Undergraduate students explore a more efficient way to measure protein-containing vessels released by cells
Despite our great progress in understanding various cellular mechanisms over the last decades, many of them remain unclear. Such is the case for exosomes, small vesicles released by cells that contain genetic materials called “RNA” and various proteins. The roles of exosomes are believed to be very varied and important, both for normal bodily functions and also in the spreading of diseases like cancer. However, exosomes are so small that studying them is challenging and calls for costly and time-consuming techniques, such as electron microscopy (EM).
To tackle this issue, a team of undergraduate students from Daegu Gyeongbuk Institute of Science and Technology (DGIST), Korea, explored a different and promising method for analyzing exosomes. In their study, which was published in PLOS One, they focused on dynamic light scattering (DLS), a laser-based technique that can be used to easily determine statistical parameters about the sizes of a large number of vesicles. What was admirable, as per Prof Jung-Ah Cho (corresponding author of the study), was that “the undergraduate students independently conducted the whole study under DGIST’s Undergraduate Group Research Program with no external help.”
First, they compared the exosomes of two types of cancer cells: a well-studied breast cancer cell line and a mouse fibrosarcoma cell line. The exosomes secreted by cancer cells of the latter type had rarely been studied before. Thus, to bring more information to the table, the team also used EM and other analytical techniques (such as Western blot) in addition to DLS.
Aside from identifying proteins within the exosomes, the results helped clarify the advantages and disadvantages of EM and DLS. Overall, when used properly, DLS seems to be a reliable and convenient tool for studying exosomes, as Prof Cho explains: “DLS is an efficient technique that is comparatively inexpensive and simple; it can quickly and sensitively measure the size and purity of exosomes without technical difficulties.

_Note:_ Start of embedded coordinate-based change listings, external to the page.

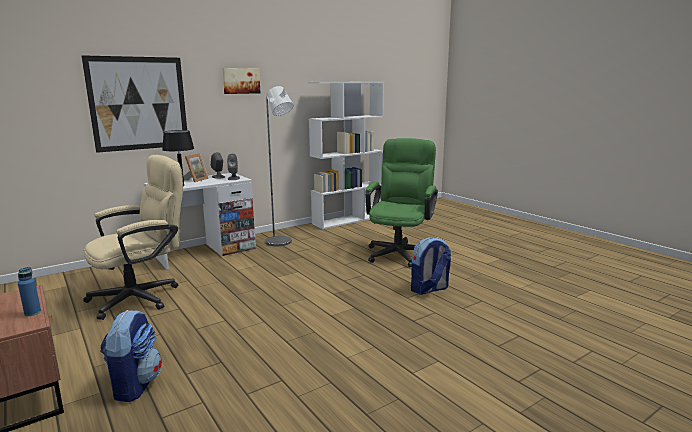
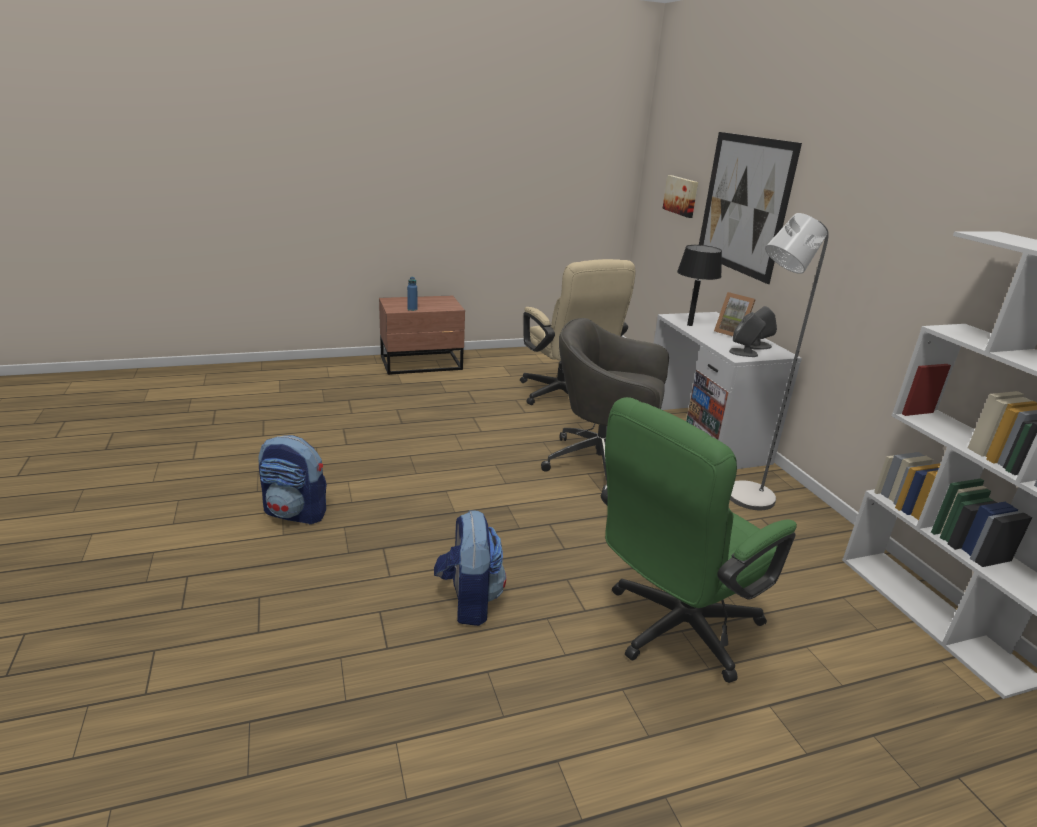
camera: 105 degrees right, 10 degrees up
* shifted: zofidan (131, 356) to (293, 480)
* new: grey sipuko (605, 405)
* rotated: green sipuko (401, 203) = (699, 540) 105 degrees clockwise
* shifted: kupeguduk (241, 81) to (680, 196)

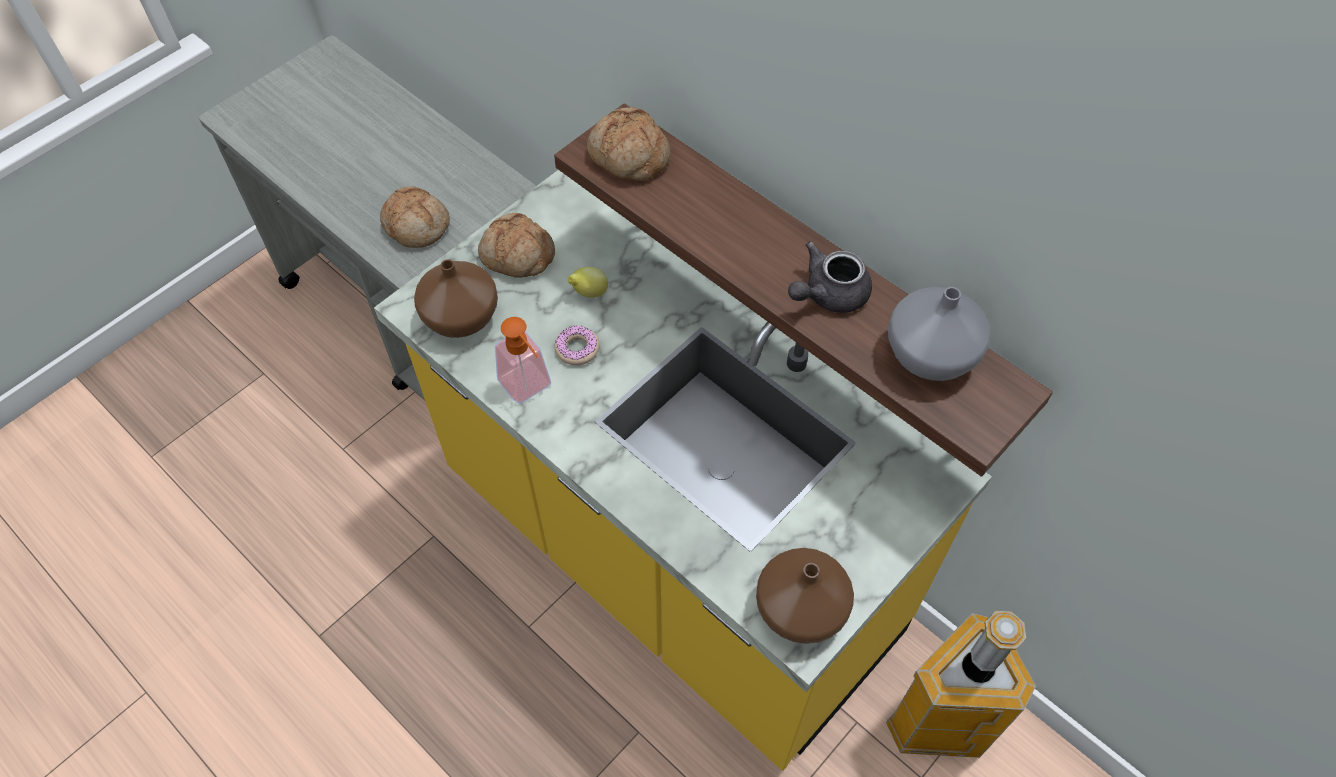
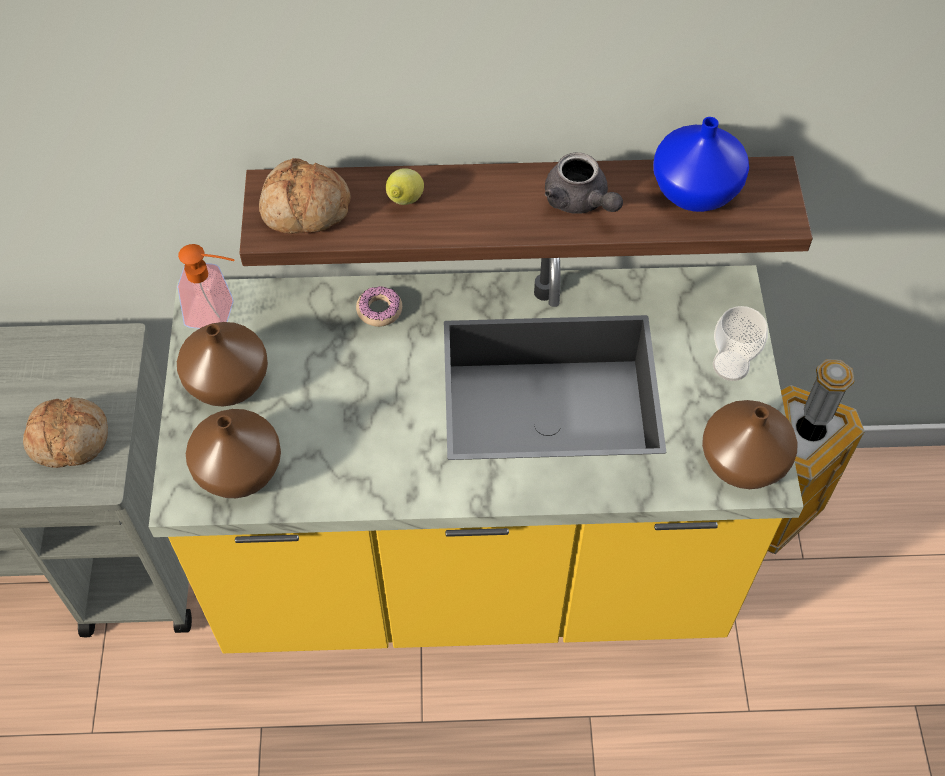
camera: 45 degrees left, 0 degrees up
* shifted: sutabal (523, 360) to (206, 286)
* swapped: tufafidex (516, 245) to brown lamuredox (222, 364)
* shifted: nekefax (576, 345) to (379, 306)
* shifted: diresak (588, 282) to (405, 186)
* rotated: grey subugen (830, 277) = (584, 183) 45 degrees counterclockwise
* repainted: grey lamuredox (939, 334) to blue lamuredox (701, 164)
* new: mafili (740, 343)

In contrast, EM is expensive and not suitable for daily or routine measurements.”
Having a more accessible technique to study exosomes should help scientists all over the world get involved in exosome research. When asked about the exact implications of using DLS for this purpose, Prof Cho replied, “The many advantages of DLS for analyzing exosome extracts could speed up research on disease diagnosis, prognosis monitoring, and drug delivery systems using exosomes.” From a more academic point of view, the results of this study provide some of the basic data needed to understand the biological activities of exosomes derived from fibrosarcoma.
This study represents a significant step towards a better understanding of exosomes and their roles, both in sickness and in health. With any luck, DLS will play its part to solve these mysteries.

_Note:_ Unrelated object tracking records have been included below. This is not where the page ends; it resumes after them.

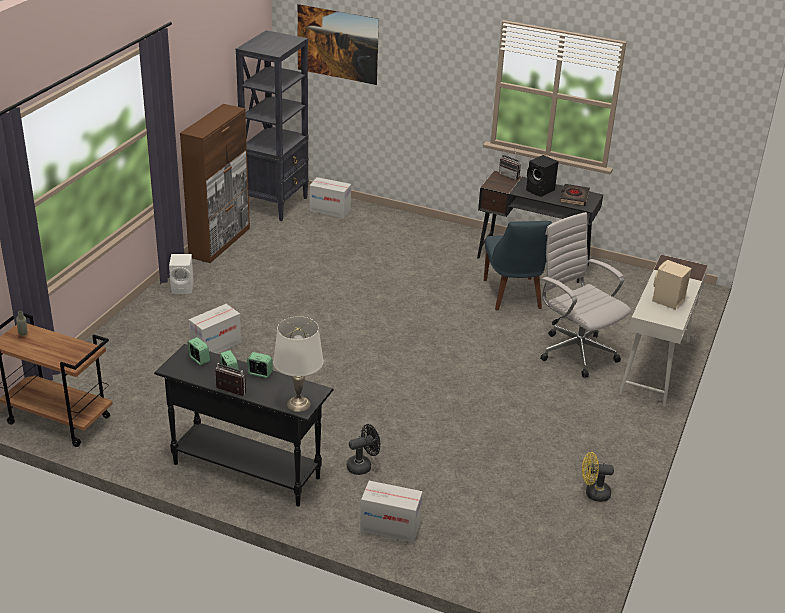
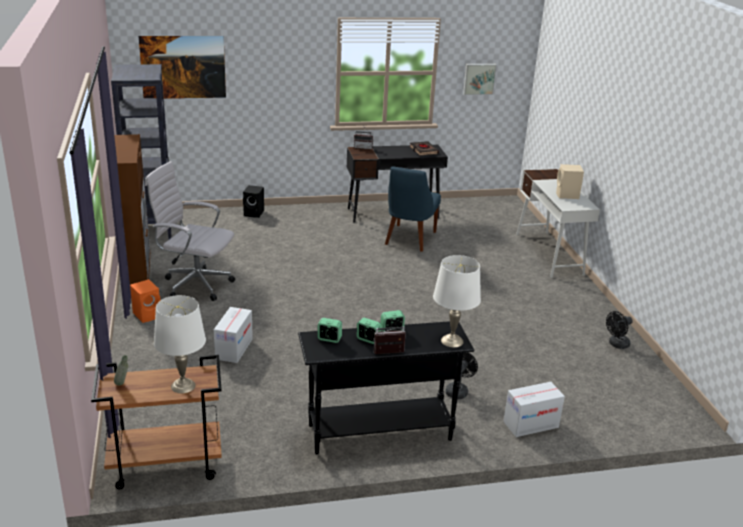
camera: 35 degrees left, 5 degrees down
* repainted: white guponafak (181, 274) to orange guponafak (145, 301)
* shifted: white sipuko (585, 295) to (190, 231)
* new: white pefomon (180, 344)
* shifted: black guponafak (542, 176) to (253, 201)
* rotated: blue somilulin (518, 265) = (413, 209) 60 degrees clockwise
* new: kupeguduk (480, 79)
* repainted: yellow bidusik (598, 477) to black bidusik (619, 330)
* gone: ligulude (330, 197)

Authors: Tae Seong Lyu1, Yoojin Ahn1, Young-Jun Im1, Seong-Soo Kim1, Ki-Heon Lee1, Jinyoung Kim1, Yujin Choi1, Dongwoo Lee1, EunSeok Kang1, Gayeon Jin1, Jiwon Hwang1, Sang-im Lee1,2, Jung-Ah Cho1
Title of original paper: The characterization of exosomes from fibrosarcoma cell and the useful usage of Dynamic Light Scattering (DLS) for their evaluation
Journal: PLOS One
Affiliations: 1College of Transdisciplinary Studies, School of Undergraduate Studies, DGIST
2Department of New Biology, Graduate School, DGIST
*Corresponding author’s email: [email protected]

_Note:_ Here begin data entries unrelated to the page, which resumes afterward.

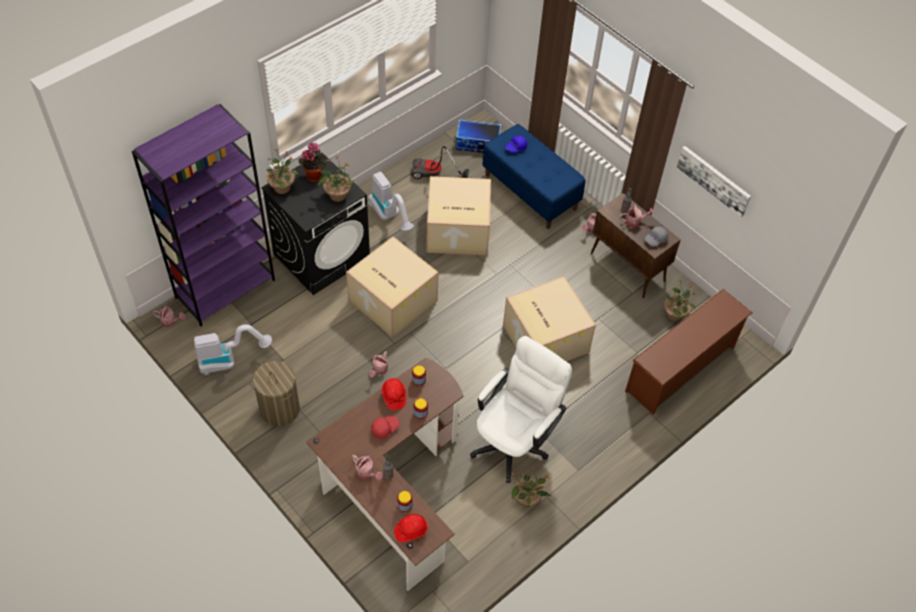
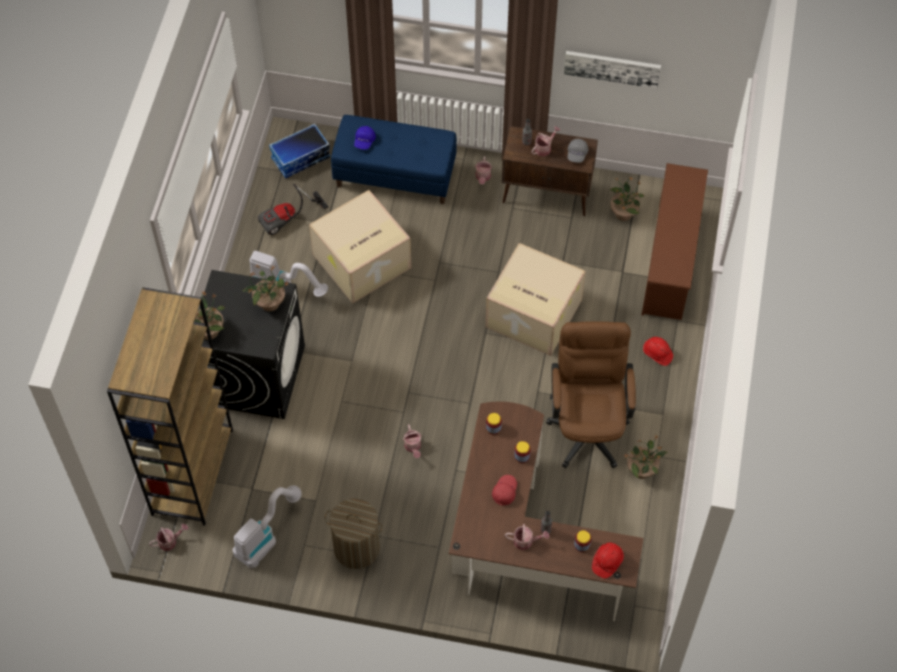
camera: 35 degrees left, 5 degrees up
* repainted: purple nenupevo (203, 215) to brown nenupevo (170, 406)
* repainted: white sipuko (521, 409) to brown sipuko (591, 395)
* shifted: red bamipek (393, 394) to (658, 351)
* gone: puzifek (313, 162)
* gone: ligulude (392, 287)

About Daegu Gyeongbuk Institute of Science and Technology (DGIST)
Daegu Gyeongbuk Institute of Science and Technology (DGIST) is a well-known and respected research institute located in Daegu, Republic of Korea. Established in 2004 by the Korean Government, the main aim of DGIST is to promote national science and technology, as well as to boost the local economy.
With a vision of “Changing the world through convergence”, DGIST has undertaken a wide range of research in various fields of science and technology. DGIST has embraced a multidisciplinary approach to research and undertaken intensive studies in some of today’s most vital fields. DGIST also has state-of-the-art-infrastructure to enable cutting-edge research in materials science, robotics, cognitive sciences, and communication engineering.
About the authors
All the undergraduate students who were part of the Undergraduate Group Research Program cooperated well and were spontaneously involved. They also divided and performed their roles properly. Tae seong Lyu and Yoojin Ahn led this DLS research, from planning and performing experiments and analyzing data to writing the manuscript draft. The other team members, Young-Jun Im, Seong-Soo Kim, and Ki-Heon Lee, studied the molecular characteristics of exosomes through molecular and biochemical experiments. In addition, other students volunteered to participate in this work during the revision; they accomplished their designated roles through cooperation. Prof Sang-im Lee contributed to completing the manuscript.